▸ What you need to do: Rewrite the forum post starting at "What I would" and ending at "d$ID <- as.factor(seq(1:nrow(d)))", changing "Markov chain" to "MCMC run".
== Text shown
Hi all, I’m working on an experiment in which a predictor variable was measured several times (with error) and an outcome variable was measured once.
What I would to do is estimate the “true” value of the predictor based on the noisy replicated measurements, and use that estimate to predict an outcome. So, a kind of two stage approach: 1) estimate the mean of predictor, 2) model relationship between estimated predictor mean and outcome. Ideally both regressions would be fit in the same Markov chain. I have attempted this in brms to no avail (I’m still a bit stan intimidated…).
Here is some representative simulated data:
library(brms) library(tidyverse) # simulate noisy x data d <- tibble( true_x = rnorm(200), y = 0.5*true_x + rnorm(200), # observed x values x1 = true_x + rnorm(200, sd = 0.5), x2 = true_x + rnorm(200, sd = 0.5), x3 = true_x + rnorm(200, sd = 0.5), x4 = true_x + rnorm(200, sd = 0.5), x5 = true_x + rnorm(200, sd = 0.5)) d$ID <- as.factor(seq(1:nrow(d)))
I can estimate the means for each participant:
d_long <- pivot_longer(d, -c(ID, y, true_x), names_to = "rep", values_to = "measured_x") # model m1 <- brm( measured_x ~ 0 + ID, data = d_long, prior = prior(normal(0,1), class = "b"), warmup = 1500, iter = 3000, cores = 4, backend = "cmdstanr") # save draws post <- as_draws_df(m1) %>% select(starts_with("b_ID"))
====
== Data to examine
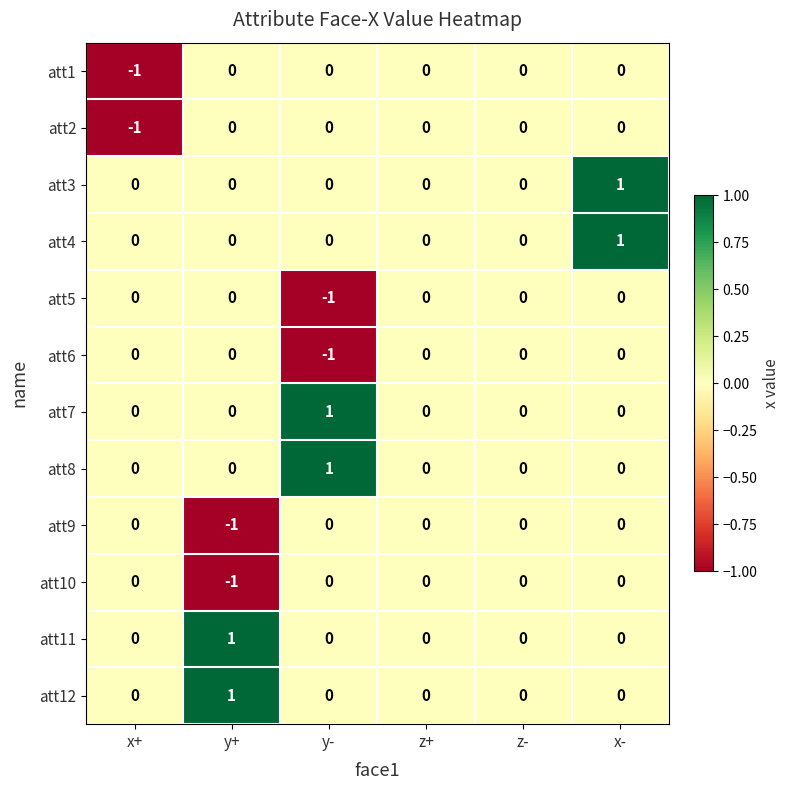

The att7 series shows 0 at y+. True or false?

True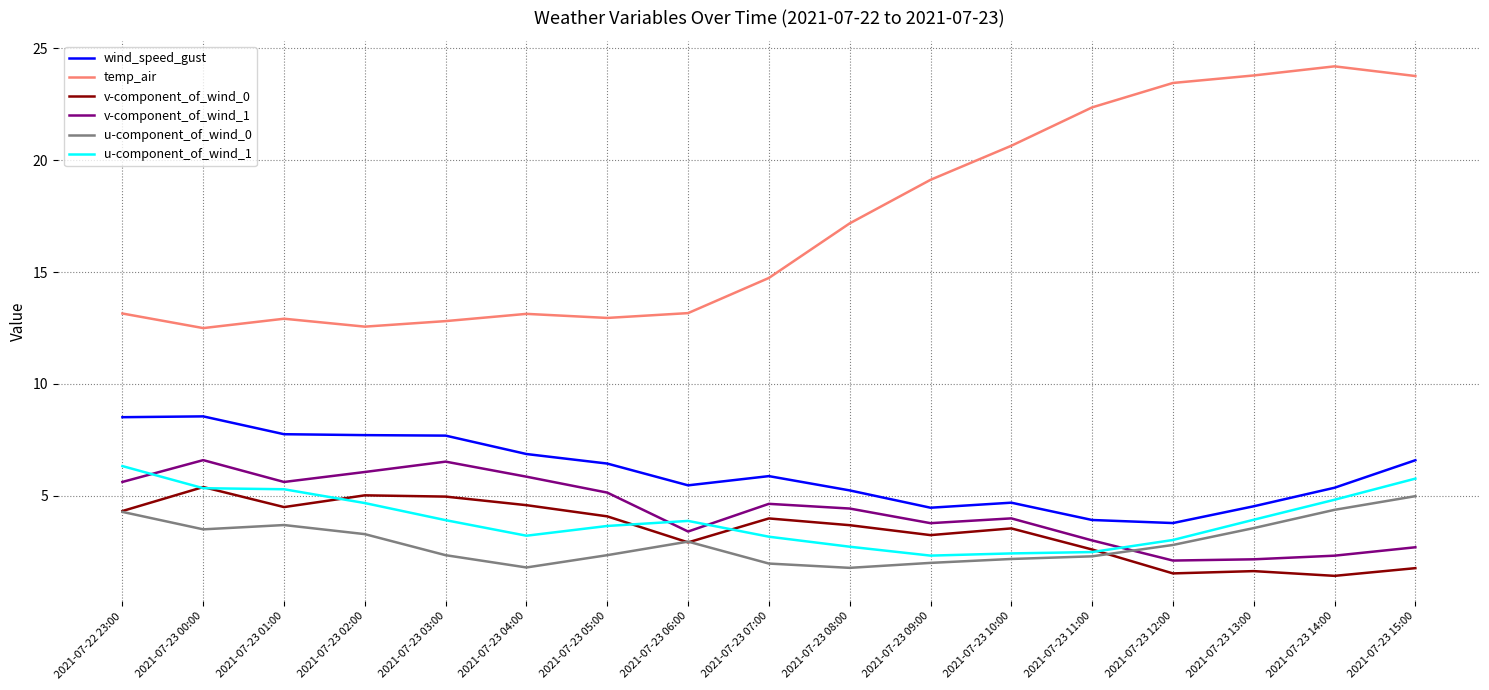

Which series has the widest spread of values?

temp_air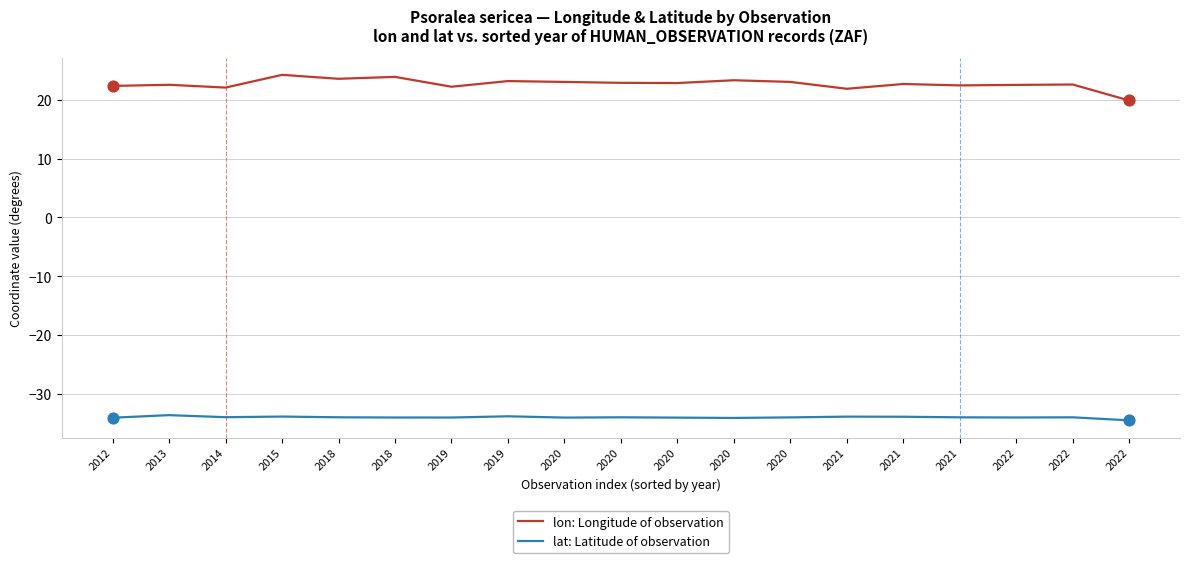

How many lines are shown in the chart?

2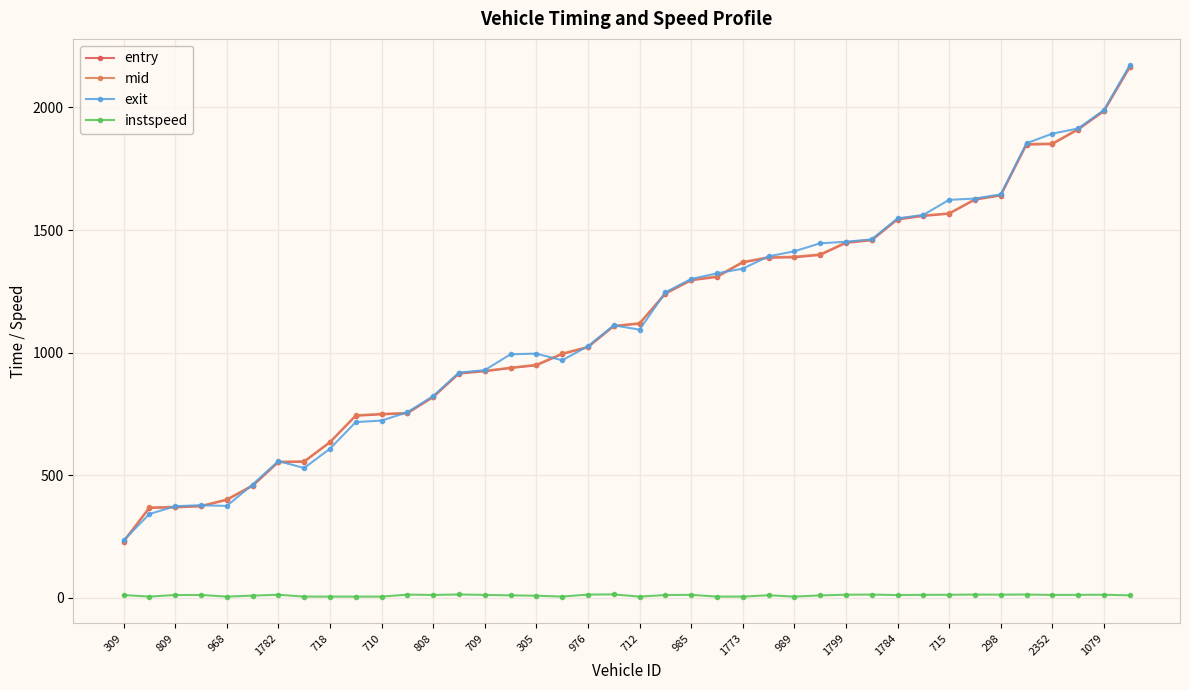

What is the highest value of the entry series?

2163.3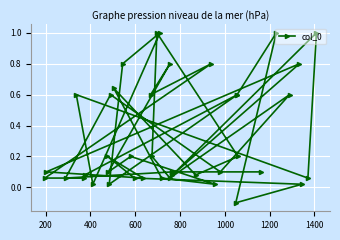

True or false: the data has more than 2 interior local peaks.

True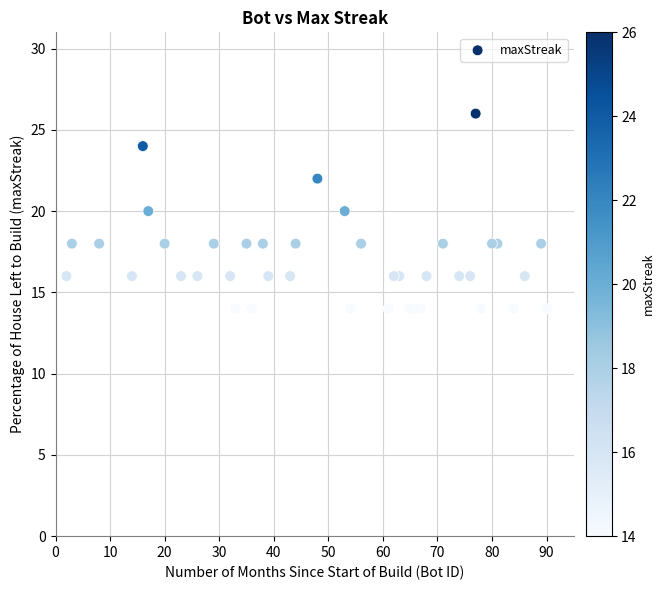

What is the range of X values (max minus min)?

88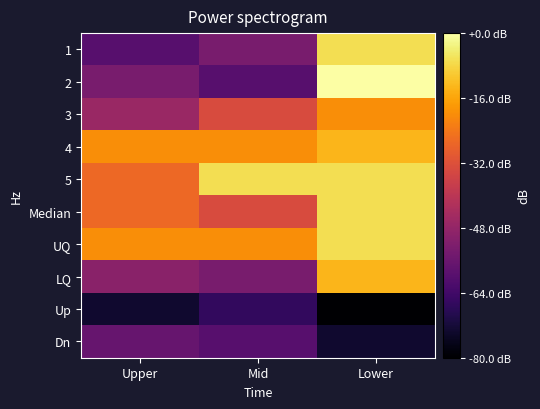

How many data points does each series have?

3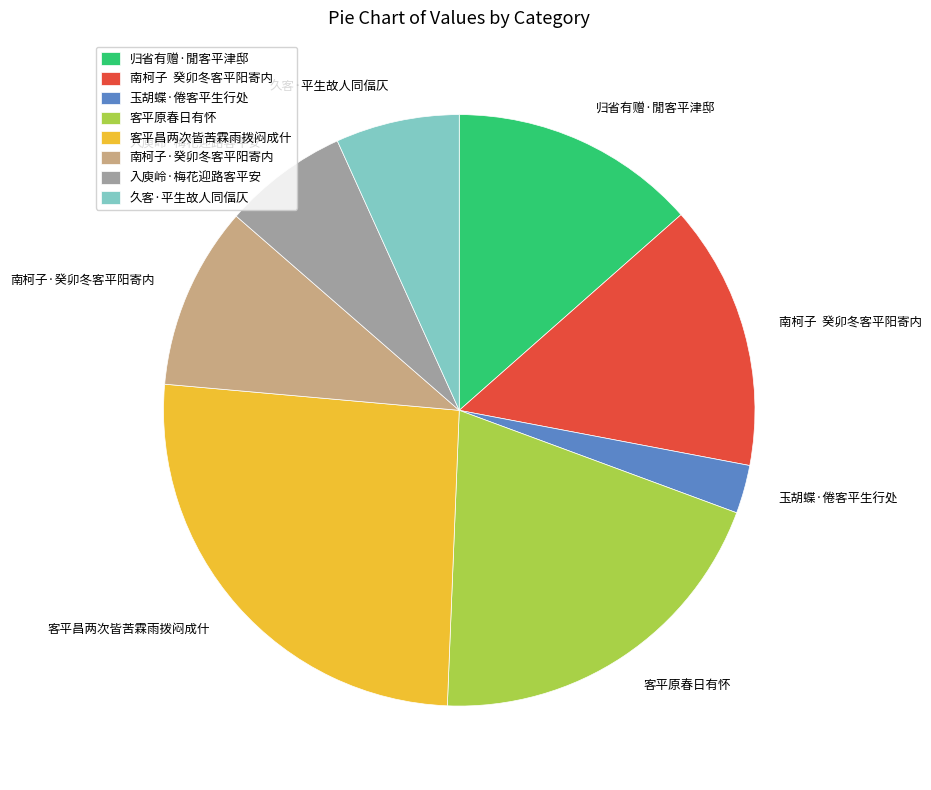

Which category has the smallest portion of the pie?

玉胡蝶·倦客平生行处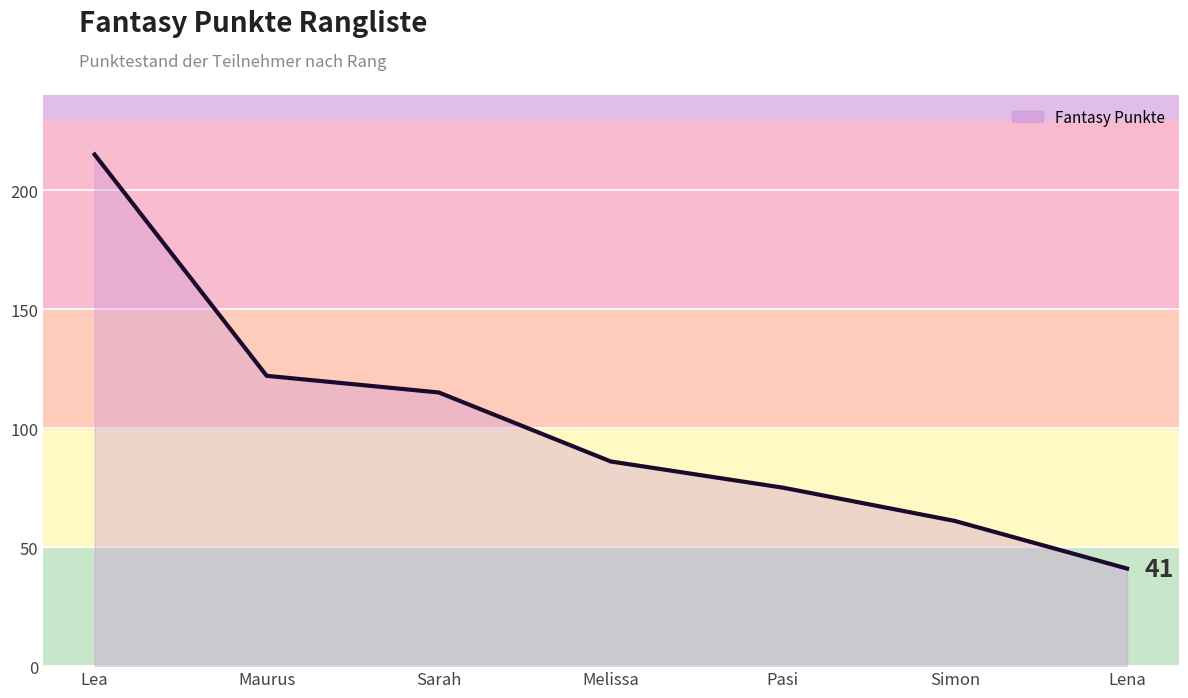

What position from the right is Melissa?

4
====
▸ Task output:
What I would to do is estimate the “true” value of the predictor based on the noisy replicated measurements, and use that estimate to predict an outcome. So, a kind of two stage approach: 1) estimate the mean of predictor, 2) model relationship between estimated predictor mean and outcome. Ideally both regressions would be fit in the same MCMC run. I have attempted this in brms to no avail (I’m still a bit stan intimidated…).
Here is some representative simulated data:
library(brms) library(tidyverse) # simulate noisy x data d <- tibble( true_x = rnorm(200), y = 0.5*true_x + rnorm(200), # observed x values x1 = true_x + rnorm(200, sd = 0.5), x2 = true_x + rnorm(200, sd = 0.5), x3 = true_x + rnorm(200, sd = 0.5), x4 = true_x + rnorm(200, sd = 0.5), x5 = true_x + rnorm(200, sd = 0.5)) d$ID <- as.factor(seq(1:nrow(d)))